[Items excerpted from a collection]
-*-

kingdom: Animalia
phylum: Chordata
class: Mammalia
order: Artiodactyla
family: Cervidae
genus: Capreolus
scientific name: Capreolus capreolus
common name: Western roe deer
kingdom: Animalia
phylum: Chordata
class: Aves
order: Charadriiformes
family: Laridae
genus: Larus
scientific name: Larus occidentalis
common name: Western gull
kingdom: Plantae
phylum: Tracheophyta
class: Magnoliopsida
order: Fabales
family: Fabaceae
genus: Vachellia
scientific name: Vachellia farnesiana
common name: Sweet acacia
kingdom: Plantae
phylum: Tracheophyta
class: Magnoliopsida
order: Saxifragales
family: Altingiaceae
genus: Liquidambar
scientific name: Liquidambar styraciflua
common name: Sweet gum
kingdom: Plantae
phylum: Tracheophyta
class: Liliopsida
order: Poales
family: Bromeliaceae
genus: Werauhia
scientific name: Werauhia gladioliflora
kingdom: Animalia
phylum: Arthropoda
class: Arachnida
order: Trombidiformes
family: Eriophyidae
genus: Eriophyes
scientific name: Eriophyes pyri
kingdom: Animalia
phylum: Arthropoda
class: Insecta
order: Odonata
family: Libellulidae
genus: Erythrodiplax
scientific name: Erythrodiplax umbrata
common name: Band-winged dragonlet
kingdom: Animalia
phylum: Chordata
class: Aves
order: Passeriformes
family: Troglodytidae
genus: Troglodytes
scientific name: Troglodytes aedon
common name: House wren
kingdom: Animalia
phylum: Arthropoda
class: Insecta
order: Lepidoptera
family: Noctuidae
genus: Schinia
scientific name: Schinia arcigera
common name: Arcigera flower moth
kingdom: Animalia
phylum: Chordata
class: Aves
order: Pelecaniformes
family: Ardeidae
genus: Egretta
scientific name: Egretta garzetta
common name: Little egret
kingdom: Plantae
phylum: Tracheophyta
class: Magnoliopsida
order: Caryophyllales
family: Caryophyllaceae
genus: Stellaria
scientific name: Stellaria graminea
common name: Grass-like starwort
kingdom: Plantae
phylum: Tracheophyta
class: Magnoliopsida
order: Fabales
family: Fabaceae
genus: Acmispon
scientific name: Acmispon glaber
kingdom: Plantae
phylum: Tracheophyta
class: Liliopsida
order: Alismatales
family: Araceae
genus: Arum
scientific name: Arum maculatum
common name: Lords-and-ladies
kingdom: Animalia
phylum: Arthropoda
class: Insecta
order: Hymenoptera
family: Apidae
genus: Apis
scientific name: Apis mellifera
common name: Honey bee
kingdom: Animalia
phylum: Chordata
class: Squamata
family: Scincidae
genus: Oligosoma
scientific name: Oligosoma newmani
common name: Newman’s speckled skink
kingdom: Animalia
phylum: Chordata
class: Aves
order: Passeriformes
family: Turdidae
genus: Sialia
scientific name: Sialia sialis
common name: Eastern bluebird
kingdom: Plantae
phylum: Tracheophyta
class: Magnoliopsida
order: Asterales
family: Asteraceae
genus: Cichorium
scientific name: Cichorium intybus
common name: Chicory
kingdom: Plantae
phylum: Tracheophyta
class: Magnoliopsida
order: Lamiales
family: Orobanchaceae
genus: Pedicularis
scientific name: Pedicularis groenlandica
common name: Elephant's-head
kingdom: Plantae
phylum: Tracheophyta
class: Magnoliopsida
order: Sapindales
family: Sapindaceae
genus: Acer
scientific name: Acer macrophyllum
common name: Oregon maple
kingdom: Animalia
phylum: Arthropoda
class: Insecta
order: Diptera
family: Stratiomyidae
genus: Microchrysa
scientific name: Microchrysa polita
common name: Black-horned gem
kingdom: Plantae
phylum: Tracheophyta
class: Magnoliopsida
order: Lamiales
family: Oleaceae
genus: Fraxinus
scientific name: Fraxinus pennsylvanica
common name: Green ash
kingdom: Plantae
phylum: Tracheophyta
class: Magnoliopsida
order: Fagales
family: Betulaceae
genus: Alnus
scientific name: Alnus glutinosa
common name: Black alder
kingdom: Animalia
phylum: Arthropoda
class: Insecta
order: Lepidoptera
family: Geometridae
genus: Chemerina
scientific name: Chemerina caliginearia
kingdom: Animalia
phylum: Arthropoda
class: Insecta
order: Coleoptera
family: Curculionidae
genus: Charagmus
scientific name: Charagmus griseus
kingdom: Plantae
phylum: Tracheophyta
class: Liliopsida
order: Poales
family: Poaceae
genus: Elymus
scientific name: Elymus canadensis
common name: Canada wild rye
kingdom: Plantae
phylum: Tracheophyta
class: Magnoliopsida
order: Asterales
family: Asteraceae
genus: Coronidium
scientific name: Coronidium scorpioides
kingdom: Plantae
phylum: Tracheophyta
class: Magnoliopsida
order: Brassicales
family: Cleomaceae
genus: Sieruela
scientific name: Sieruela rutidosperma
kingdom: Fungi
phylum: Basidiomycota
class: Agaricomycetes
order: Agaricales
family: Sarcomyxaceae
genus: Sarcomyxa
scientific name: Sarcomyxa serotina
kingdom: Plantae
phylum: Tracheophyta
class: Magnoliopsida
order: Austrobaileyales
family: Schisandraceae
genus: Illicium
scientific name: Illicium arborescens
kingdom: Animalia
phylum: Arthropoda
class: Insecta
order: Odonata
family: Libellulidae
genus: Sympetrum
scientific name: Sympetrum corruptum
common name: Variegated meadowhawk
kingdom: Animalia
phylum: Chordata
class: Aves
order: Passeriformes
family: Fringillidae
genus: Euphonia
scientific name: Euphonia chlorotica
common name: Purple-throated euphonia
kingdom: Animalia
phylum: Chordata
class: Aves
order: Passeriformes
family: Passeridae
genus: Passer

-*-

> _Task statement_:
Reproduce every line of the items above verbatim, keeping each line unchanged and in its original order.

> _Result below_:
kingdom: Animalia
phylum: Chordata
class: Mammalia
order: Artiodactyla
family: Cervidae
genus: Capreolus
scientific name: Capreolus capreolus
common name: Western roe deer
kingdom: Animalia
phylum: Chordata
class: Aves
order: Charadriiformes
family: Laridae
genus: Larus
scientific name: Larus occidentalis
common name: Western gull
kingdom: Plantae
phylum: Tracheophyta
class: Magnoliopsida
order: Fabales
family: Fabaceae
genus: Vachellia
scientific name: Vachellia farnesiana
common name: Sweet acacia
kingdom: Plantae
phylum: Tracheophyta
class: Magnoliopsida
order: Saxifragales
family: Altingiaceae
genus: Liquidambar
scientific name: Liquidambar styraciflua
common name: Sweet gum
kingdom: Plantae
phylum: Tracheophyta
class: Liliopsida
order: Poales
family: Bromeliaceae
genus: Werauhia
scientific name: Werauhia gladioliflora
kingdom: Animalia
phylum: Arthropoda
class: Arachnida
order: Trombidiformes
family: Eriophyidae
genus: Eriophyes
scientific name: Eriophyes pyri
kingdom: Animalia
phylum: Arthropoda
class: Insecta
order: Odonata
family: Libellulidae
genus: Erythrodiplax
scientific name: Erythrodiplax umbrata
common name: Band-winged dragonlet
kingdom: Animalia
phylum: Chordata
class: Aves
order: Passeriformes
family: Troglodytidae
genus: Troglodytes
scientific name: Troglodytes aedon
common name: House wren
kingdom: Animalia
phylum: Arthropoda
class: Insecta
order: Lepidoptera
family: Noctuidae
genus: Schinia
scientific name: Schinia arcigera
common name: Arcigera flower moth
kingdom: Animalia
phylum: Chordata
class: Aves
order: Pelecaniformes
family: Ardeidae
genus: Egretta
scientific name: Egretta garzetta
common name: Little egret
kingdom: Plantae
phylum: Tracheophyta
class: Magnoliopsida
order: Caryophyllales
family: Caryophyllaceae
genus: Stellaria
scientific name: Stellaria graminea
common name: Grass-like starwort
kingdom: Plantae
phylum: Tracheophyta
class: Magnoliopsida
order: Fabales
family: Fabaceae
genus: Acmispon
scientific name: Acmispon glaber
kingdom: Plantae
phylum: Tracheophyta
class: Liliopsida
order: Alismatales
family: Araceae
genus: Arum
scientific name: Arum maculatum
common name: Lords-and-ladies
kingdom: Animalia
phylum: Arthropoda
class: Insecta
order: Hymenoptera
family: Apidae
genus: Apis
scientific name: Apis mellifera
common name: Honey bee
kingdom: Animalia
phylum: Chordata
class: Squamata
family: Scincidae
genus: Oligosoma
scientific name: Oligosoma newmani
common name: Newman’s speckled skink
kingdom: Animalia
phylum: Chordata
class: Aves
order: Passeriformes
family: Turdidae
genus: Sialia
scientific name: Sialia sialis
common name: Eastern bluebird
kingdom: Plantae
phylum: Tracheophyta
class: Magnoliopsida
order: Asterales
family: Asteraceae
genus: Cichorium
scientific name: Cichorium intybus
common name: Chicory
kingdom: Plantae
phylum: Tracheophyta
class: Magnoliopsida
order: Lamiales
family: Orobanchaceae
genus: Pedicularis
scientific name: Pedicularis groenlandica
common name: Elephant's-head
kingdom: Plantae
phylum: Tracheophyta
class: Magnoliopsida
order: Sapindales
family: Sapindaceae
genus: Acer
scientific name: Acer macrophyllum
common name: Oregon maple
kingdom: Animalia
phylum: Arthropoda
class: Insecta
order: Diptera
family: Stratiomyidae
genus: Microchrysa
scientific name: Microchrysa polita
common name: Black-horned gem
kingdom: Plantae
phylum: Tracheophyta
class: Magnoliopsida
order: Lamiales
family: Oleaceae
genus: Fraxinus
scientific name: Fraxinus pennsylvanica
common name: Green ash
kingdom: Plantae
phylum: Tracheophyta
class: Magnoliopsida
order: Fagales
family: Betulaceae
genus: Alnus
scientific name: Alnus glutinosa
common name: Black alder
kingdom: Animalia
phylum: Arthropoda
class: Insecta
order: Lepidoptera
family: Geometridae
genus: Chemerina
scientific name: Chemerina caliginearia
kingdom: Animalia
phylum: Arthropoda
class: Insecta
order: Coleoptera
family: Curculionidae
genus: Charagmus
scientific name: Charagmus griseus
kingdom: Plantae
phylum: Tracheophyta
class: Liliopsida
order: Poales
family: Poaceae
genus: Elymus
scientific name: Elymus canadensis
common name: Canada wild rye
kingdom: Plantae
phylum: Tracheophyta
class: Magnoliopsida
order: Asterales
family: Asteraceae
genus: Coronidium
scientific name: Coronidium scorpioides
kingdom: Plantae
phylum: Tracheophyta
class: Magnoliopsida
order: Brassicales
family: Cleomaceae
genus: Sieruela
scientific name: Sieruela rutidosperma
kingdom: Fungi
phylum: Basidiomycota
class: Agaricomycetes
order: Agaricales
family: Sarcomyxaceae
genus: Sarcomyxa
scientific name: Sarcomyxa serotina
kingdom: Plantae
phylum: Tracheophyta
class: Magnoliopsida
order: Austrobaileyales
family: Schisandraceae
genus: Illicium
scientific name: Illicium arborescens
kingdom: Animalia
phylum: Arthropoda
class: Insecta
order: Odonata
family: Libellulidae
genus: Sympetrum
scientific name: Sympetrum corruptum
common name: Variegated meadowhawk
kingdom: Animalia
phylum: Chordata
class: Aves
order: Passeriformes
family: Fringillidae
genus: Euphonia
scientific name: Euphonia chlorotica
common name: Purple-throated euphonia
kingdom: Animalia
phylum: Chordata
class: Aves
order: Passeriformes
family: Passeridae
genus: Passer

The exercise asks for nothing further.